A question related to radiometry:
Irradiance $E$ at a point $x$ can be written as:
$$E = \int_\Omega L(x, \omega) cos(\theta) d\omega$$
I understand this formula and where it comes from. The equation for radiance can be written as:
$$L = {d^2\Phi \over {d\omega dA^\perp cos(\theta)}}$$
What I don't understand is if we substitute this last equation in the first one for irradiance, don't we get:
$$E = \int_\Omega {d^2\Phi \over {d\omega dA^\perp cos(\theta)}} cos(\theta) d\omega \rightarrow \int_\Omega {d^2\Phi \over {dA^\perp}} \rightarrow \int_\Omega d({d\Phi \over dA^\perp}) \rightarrow \int_\Omega dE$$
which doesn't make sense to me? What am I missing? Is irradiance the integral of differential irradiance over the hemisphere?
Best Answer
Radiance is the correct term for what we loosely describe as "brightness."
Its units are Watts per square meter, per steradian.
Irradiance is simply Watts per square meter, and describes the power per unit of area impinging on a surface.
Radiance is invariant under all optical transformations (reflection, refraction, etc.)
The only way to change the radiance is to introduce statistical processes (scattering by diffuse materials).
This always involves energy losses, due to large angle and back scattering, and absorption in the diffusing medium.

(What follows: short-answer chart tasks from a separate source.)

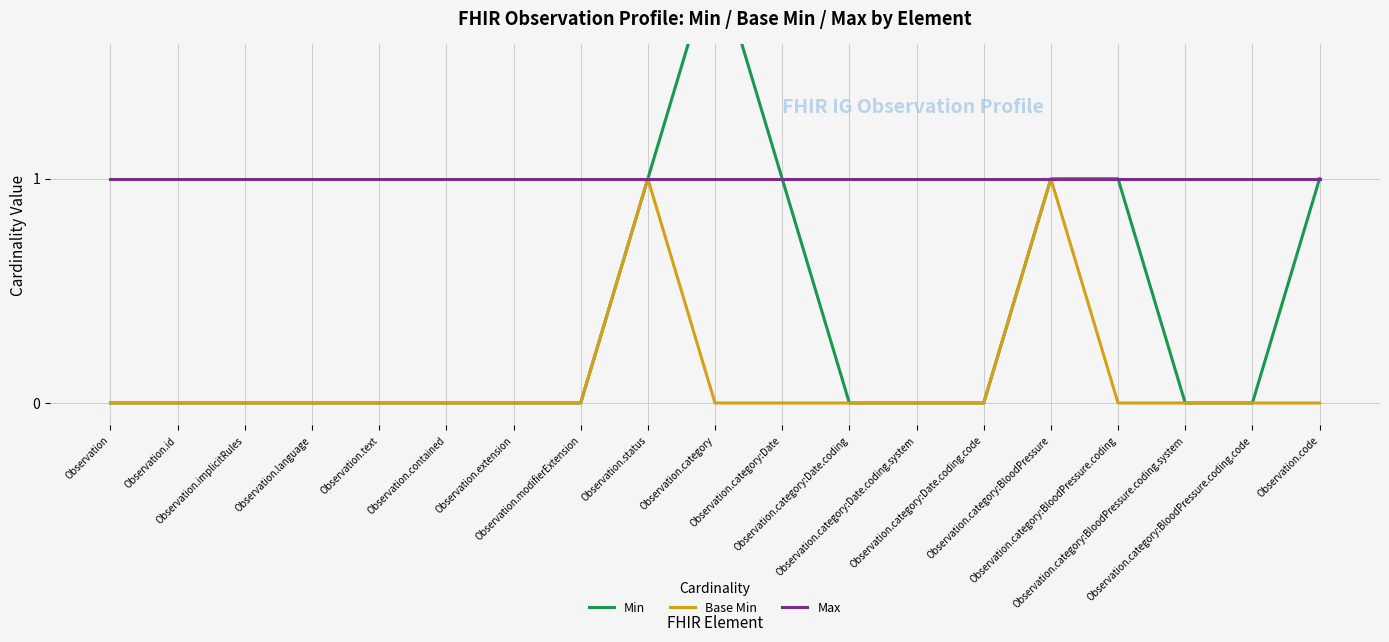

True or false: Base Min and Max intersect in this chart.

False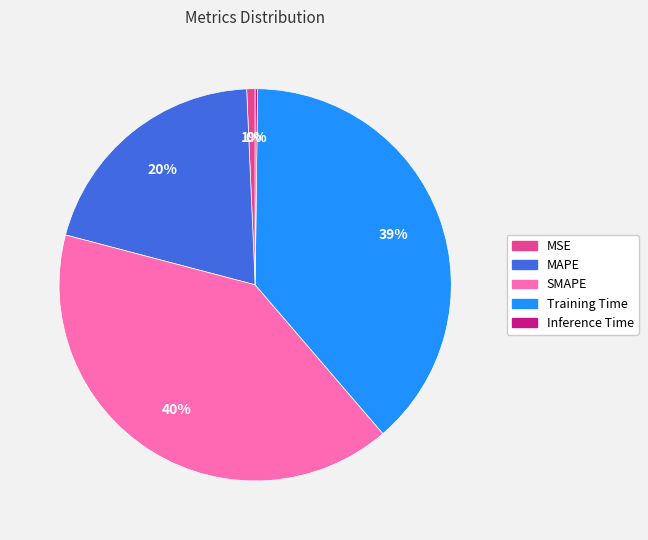

Is Training Time the majority of the pie?

No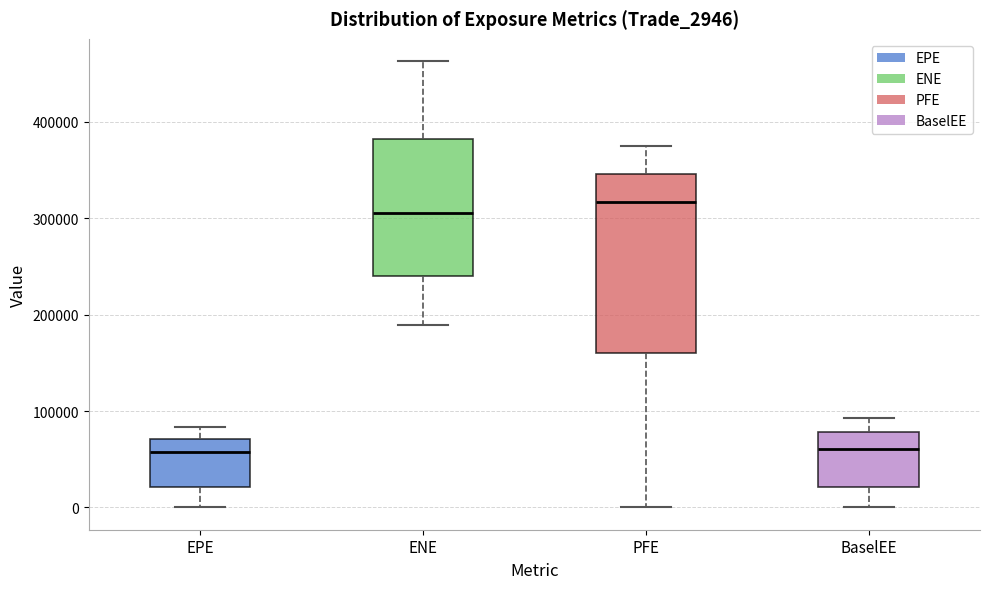

Comparing the boxes themselves (not the whiskers), which one is the tallest?

PFE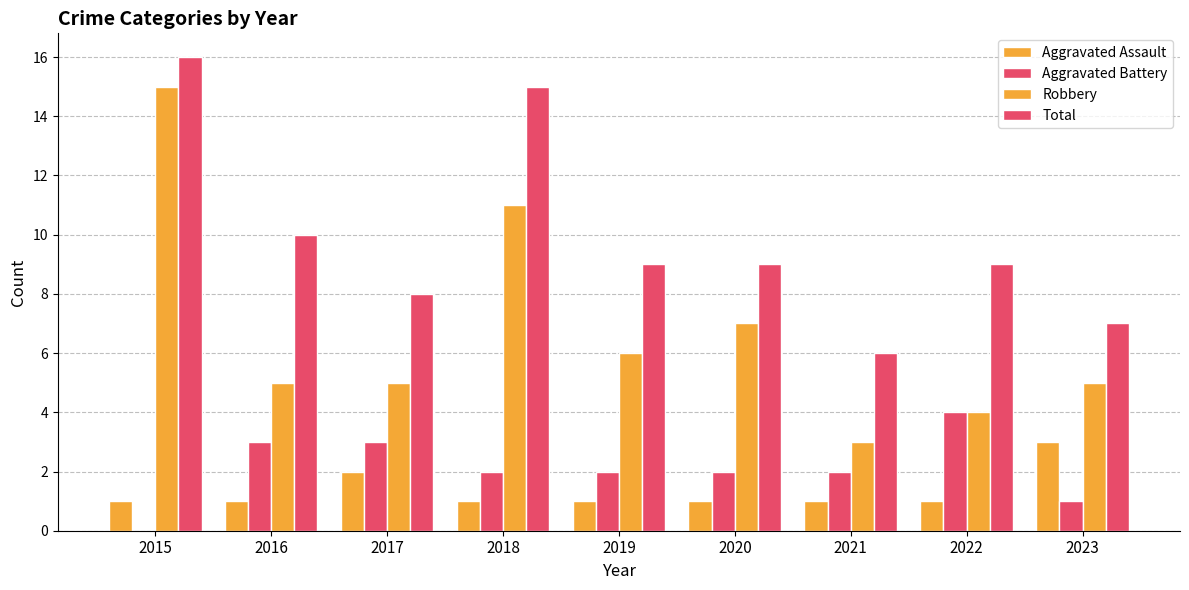

At which label does Aggravated Battery first exceed 2?

2016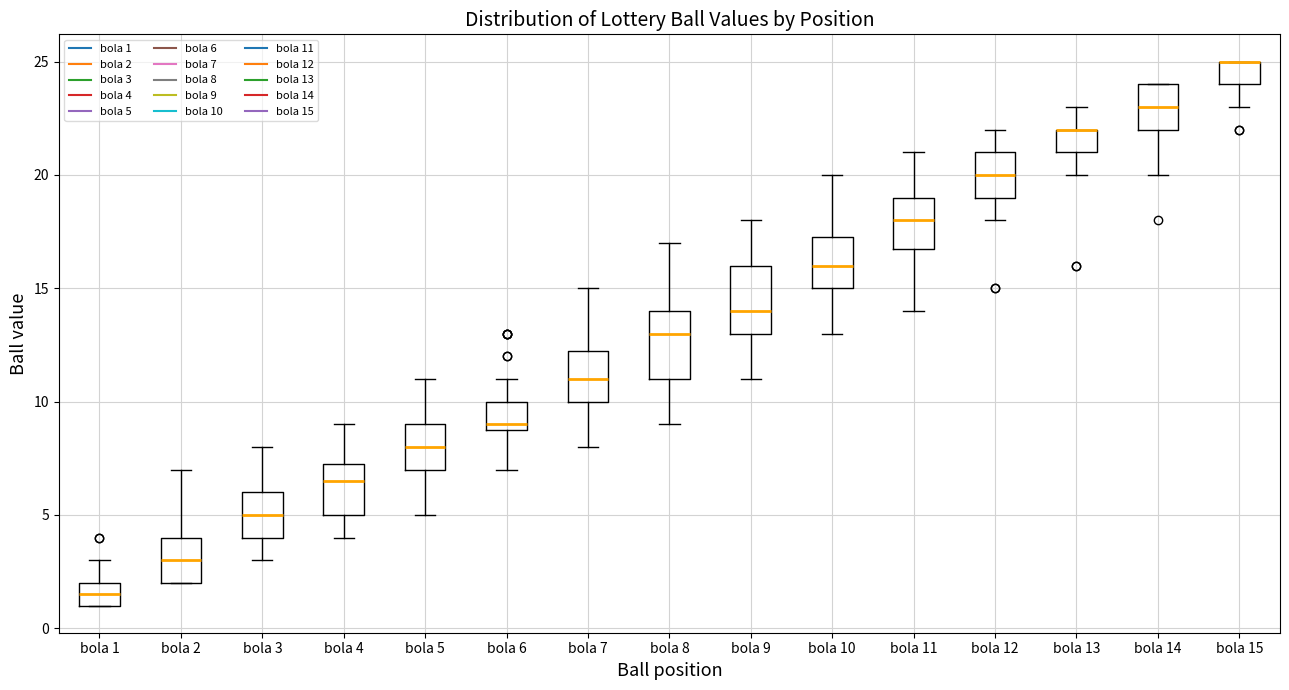

Where does the median line of the box for bola 8 sit on the y-axis? The values are not printed on the chart, so give them approximately, as read against the axis.

13.0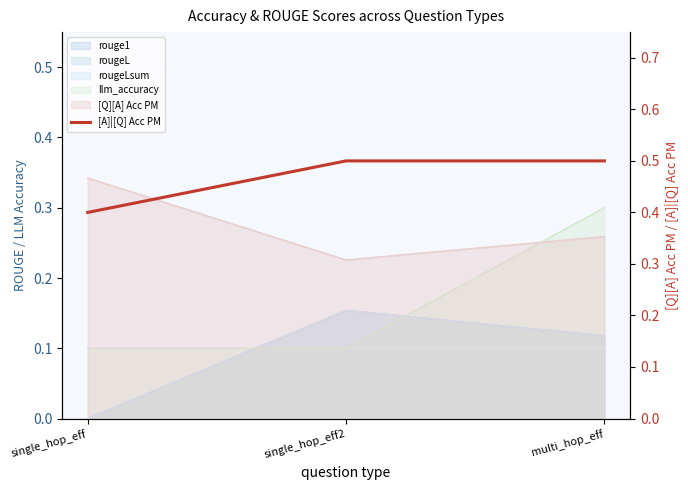

At which category does the chart reach its peak across all series?

single_hop_eff2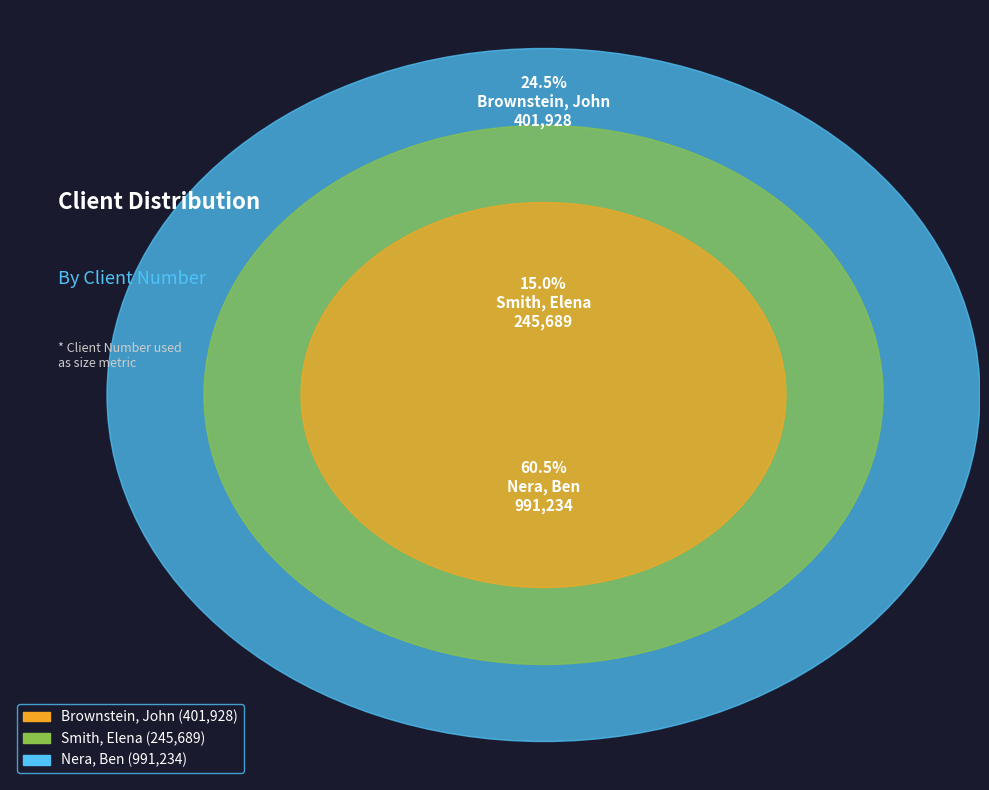

What is the majority slice?

Nera, Ben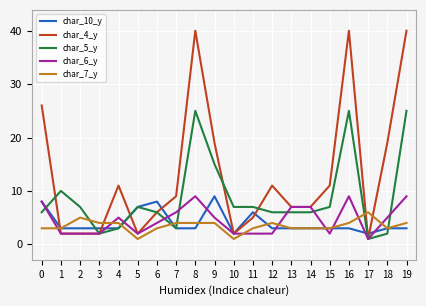

What value does the char_4_y series have at 14?

7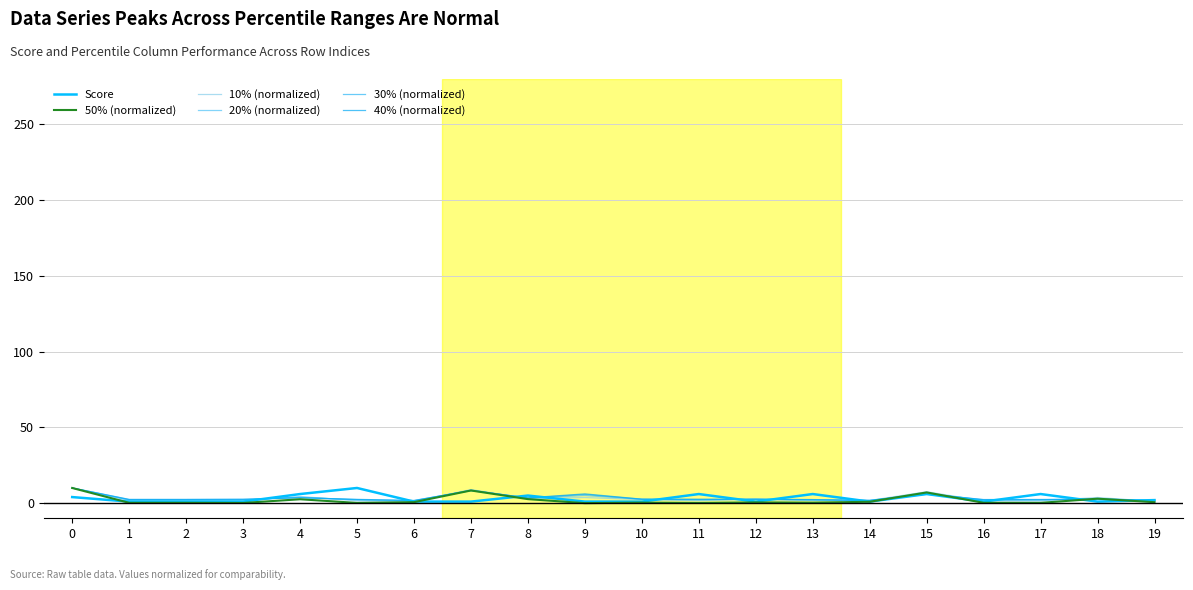

The value of 50% (normalized) at 19 is 0.3. True or false?

False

The constancy of radiance is a consequence of the second law of thermodynamics. If it were possible to losslessly change radiance, we could increase the radiance of an emission from a black body source, and impinge it on a second black body, which would drive that body to a higher temperature than the source. Because of bi-directionality, if you can't increase radiance, you can't decrease it either (losslessly).